5. Energy Efficient Commercial Building Deduction Ended Permanently

The Camp Discussion Draft would end permanently the Section 179D deduction.

6. State and Local Taxes

The Camp Discussion Draft would repeal the deduction of state and local taxes (including property taxes) for individuals, but it would not change the deduction of such taxes if they are incurred in a trade or business.

Financial Instrument Rules

In its financial instrument provisions, the Camp Discussion Draft adopts many of NAREIT's prior suggestions in connection with an earlier targeted discussion draft to manage the potential for "phantom income" applicable to equity and mortgage REITs due to the use of derivatives.

International Tax Rules

NAREIT commented on REIT-related aspects of the earlier targeted discussion draft on international taxation.
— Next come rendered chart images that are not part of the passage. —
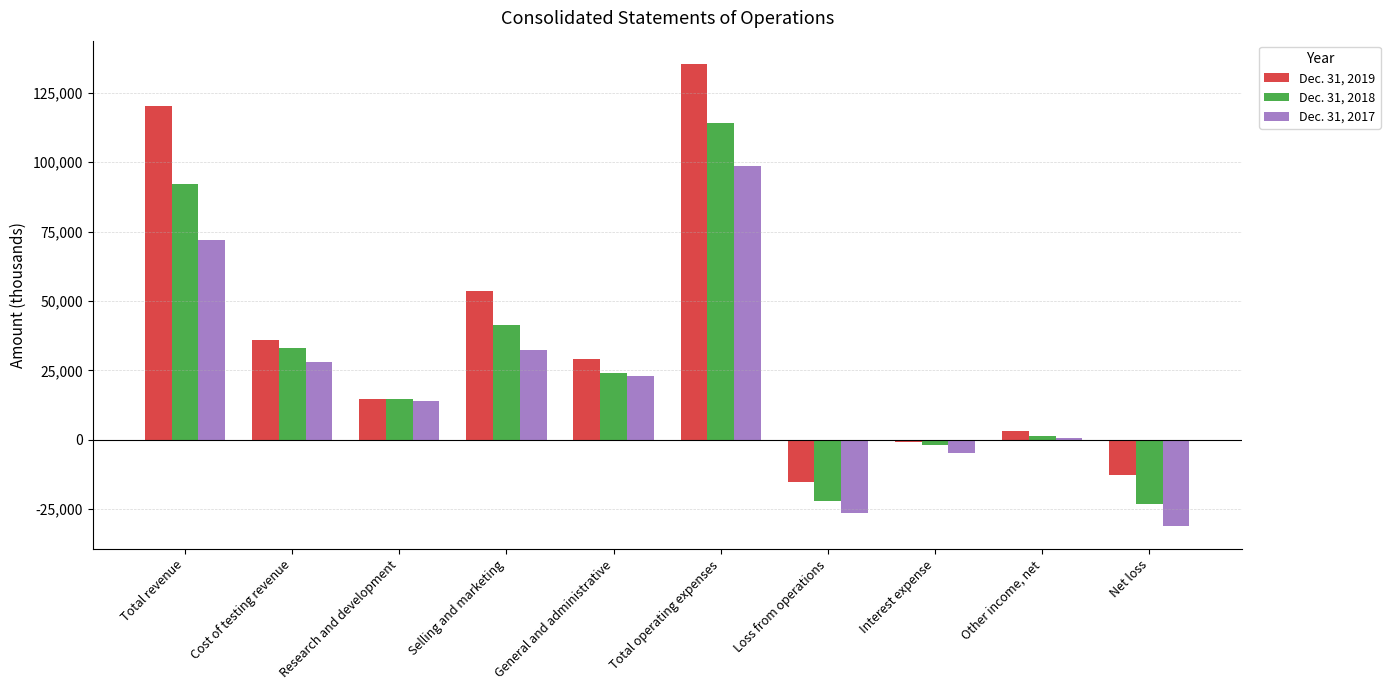

Count the number of categories in the chart.

10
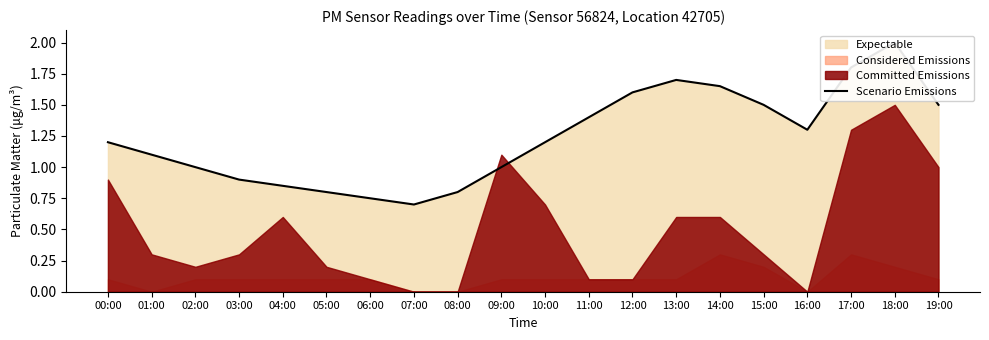

What is the difference between the maximum and minimum values?

1.3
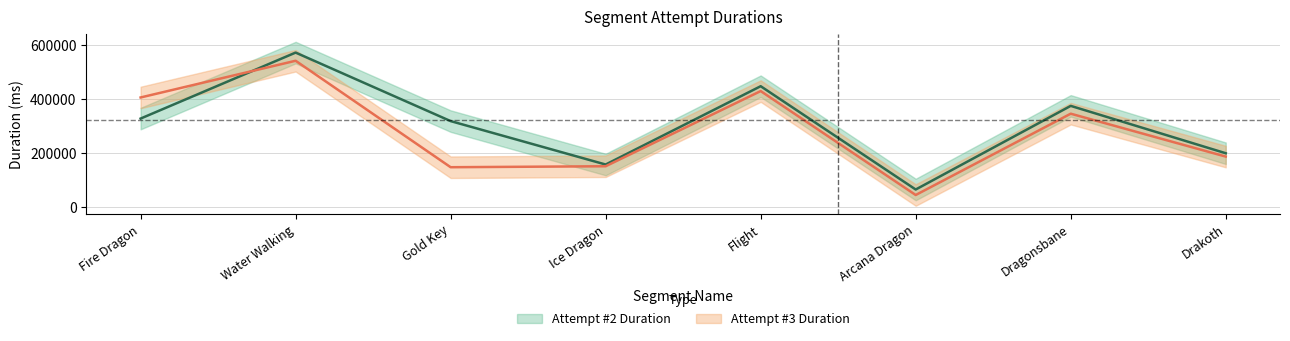

How many lines are shown in the chart?

2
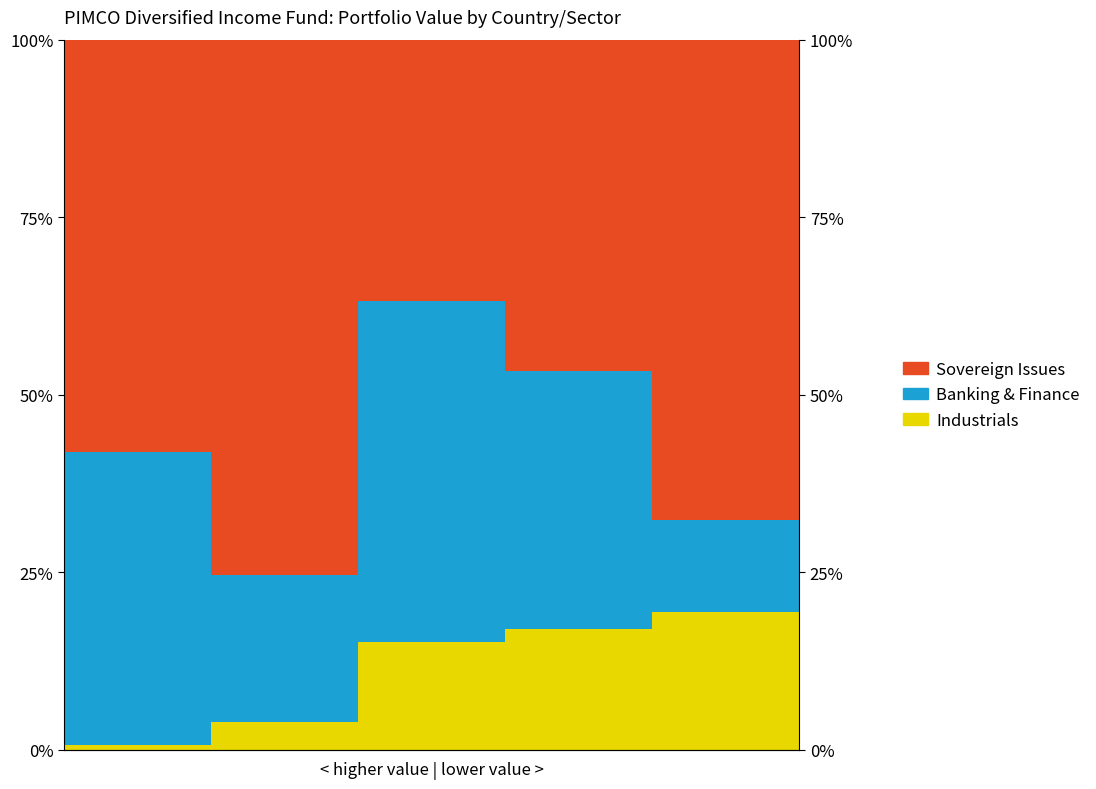

Rank the series at 2 from highest to lowest value.

Banking & Finance, Sovereign Issues, Industrials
The Camp discussion draft addresses some of the NAREIT-identified issues.

Effective Dates

Unlike the Baucus discussion draft, issued in November 2013 by the now-departed Senate Finance Committee Chairman Max Baucus, the cost recovery proposed changes in the Camp Discussion Draft generally would not apply to investments made before 2016. However, some of the proposed changes, which would target non-REIT corporations converting into or merging with REITs, would apply to transactions consummated after the day the draft was released (Feb. 26, 2014).


NAREIT will organize a variety of member task forces to review the Camp Discussion Draft to ensure our industry follows up appropriately with Chairman Camp, his staff and other Members of Congress, especially with respect to the specific proposals which are unnecessarily restrictive and contrary to support for competitive, healthy and vibrant REIT-based real estate investment. As the dialogue on tax reform moves forward in the years ahead. NAREIT looks forward to working closely with all members of the REIT community to ensure policymakers fully understand the important role REITs serve in the economy and for savers and investors from all walks of life.